Zwei weitere Vorturner des Knabenlagers 2023 nahmen im November 2023, ebenfalls an der Universität Wien, an einer Kundgebung für und mit dem deutschen Rechtsextremisten Götz Kubitschek teil, die von der Identitären-nahen Aktion541 organisiert worden war. Einer der beiden, Gerwin Kowarik (mutmaßlich Burschenschaft Vandalia Wien) betätigte sich dabei als Anheizer am Megafon. Ein fünfter Vorturner von 2023, Alexander Schmid, nahm an der Identitären-Demonstration am Kahlenberg im September 2018 teil.

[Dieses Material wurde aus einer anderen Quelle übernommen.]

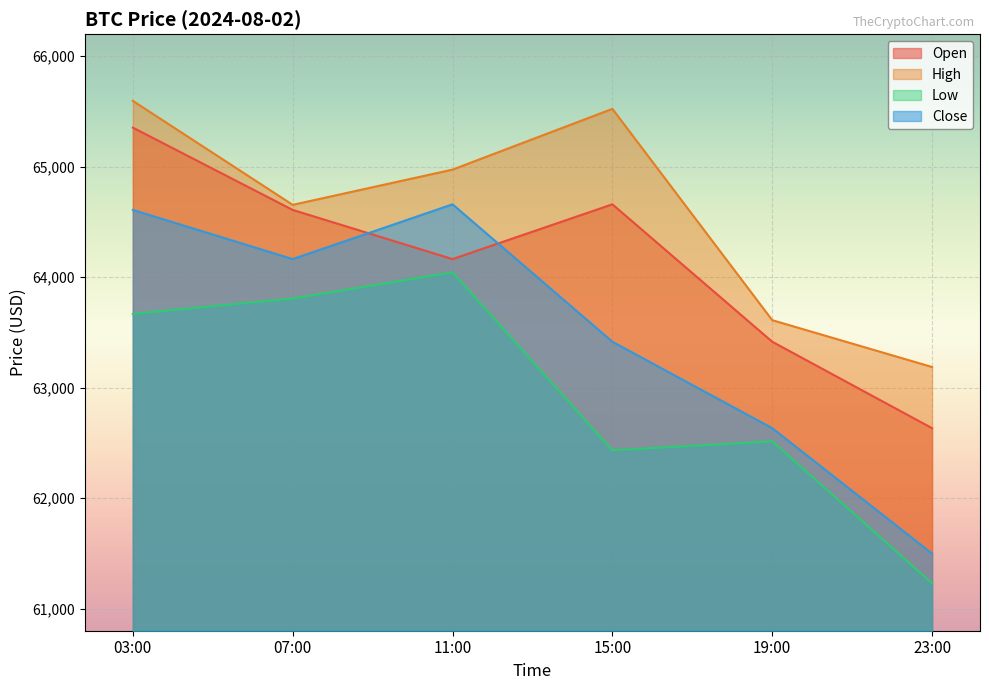

Is it true that open equals 112089.0 at 03:00?

False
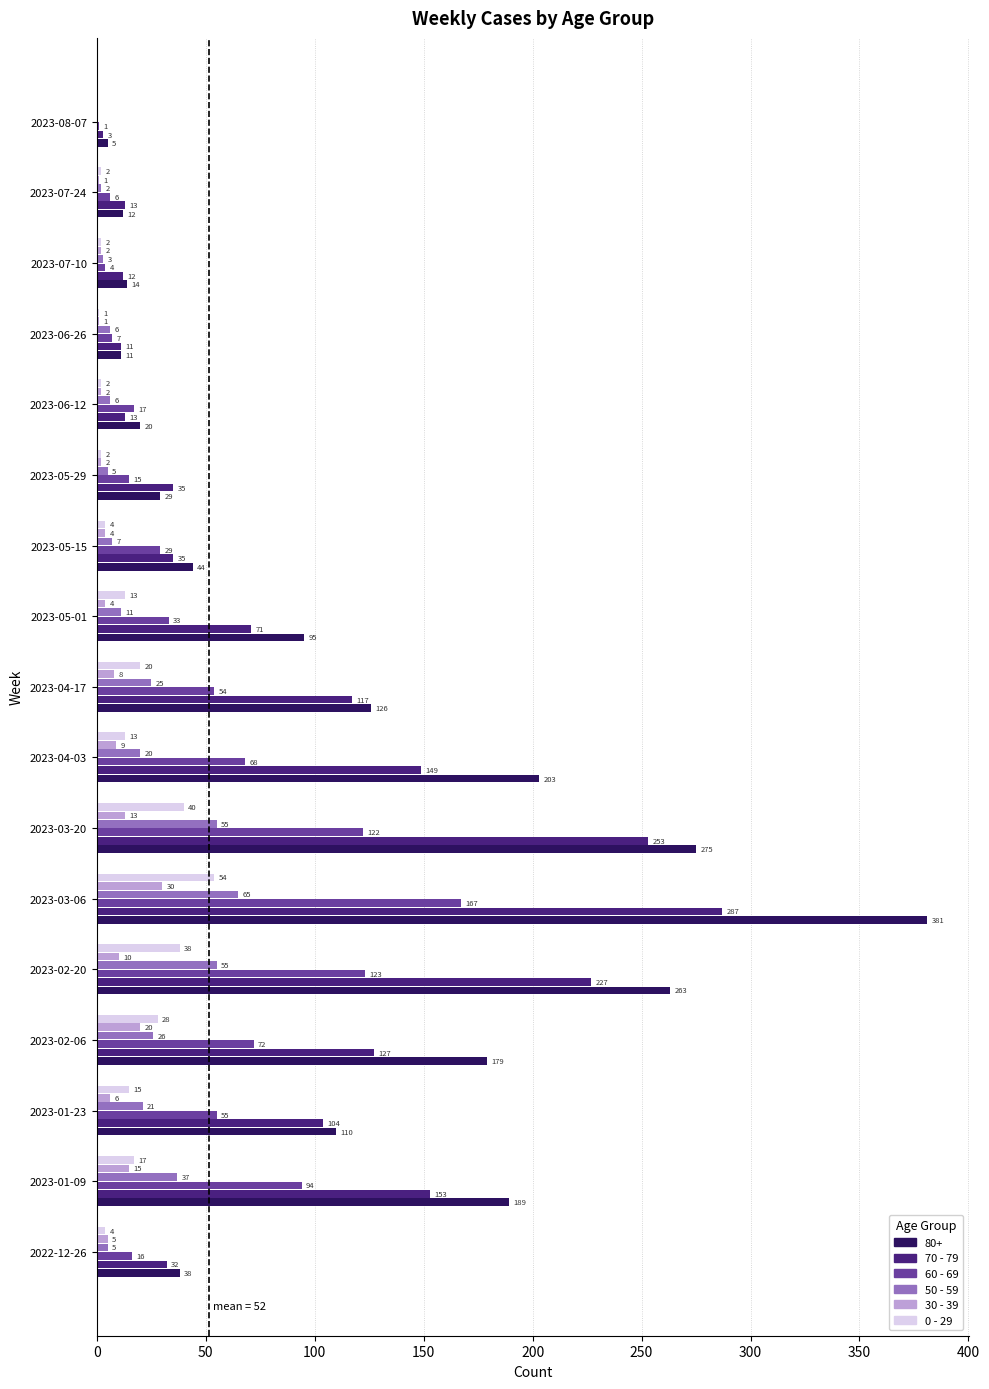

Which series has the largest total across all categories?

80+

Die zentrale Rolle identitärer und völkisch korporierter Kader (mindestens zwei weitere Mitglieder der Lagermannschaft von 2023 gehören einer deutschnationalen Studentenverbindung an) am Bundesknabenlager steht im Einklang mit verschiedenen Meldungen, die das DÖW in den letzten Jahren von Anrainer*innen und Urlauber*innen erreichten. Die von ihnen gemachten Wahrnehmungen der ÖTB-Lager reichen von täglichen Morgenappellen um 7.00 Uhr über das kollektive Absingen völkischen Liedguts und Orientierungsmärsche unter deutscher Fahne bis hin zu einem am Grundstück gefundenen Zettel, auf dem Begriffe wie „jüdische Rasse“, „Mutterkreuz“, „Heil Hitler“ und „Arisierung“ definiert wurden. Ob es sich dabei um ein Relikt des alljährlich am Lager abgehaltenen Quizzes handelt, kann nur gemutmaßt werden.
Im April 2024 berichtete die Kleine Zeitung über Ermittlungen des Landesamts Staatsschutz und Extremismusbekämpfung wegen mutmaßlicher NS-Wiederbetätigung um das Hönck-Heim, die 2023 geführt wurden.[2] Sie wurden im November des Jahres von der Staatsanwaltschaft Klagenfurt eingestellt, da sich die Verdachtsmomente nicht erhärtet hätten. Aktuell arbeitet das Kärntner Landesarchiv an einem Gutachten über die Geschichte des Sees zwischen 1933 und 1945.
Das ÖTB-Familienlager startete heuer am 21. Juli, die Kinder-, Jugend- und Knabenlager finden von 31. Juli bis 9. August statt.
Dieser Text wurde am 31. Juli 2024 um Informationen über die identitäre Sommerdemonstration 2024 ergänzt.
[1] Werner Koroschitz, Bericht zu den (nationalsozialistisch) belasteten Straßennamen in Villach, Stadt Villach 2019, S. 11 (abrufbar unter https://villach.at, Zugriff: 12.7.2024).
[2] Kleine Zeitung, Bezirksausgabe Völkermarkt (Velikovec), 4.4.2024, S. 18f.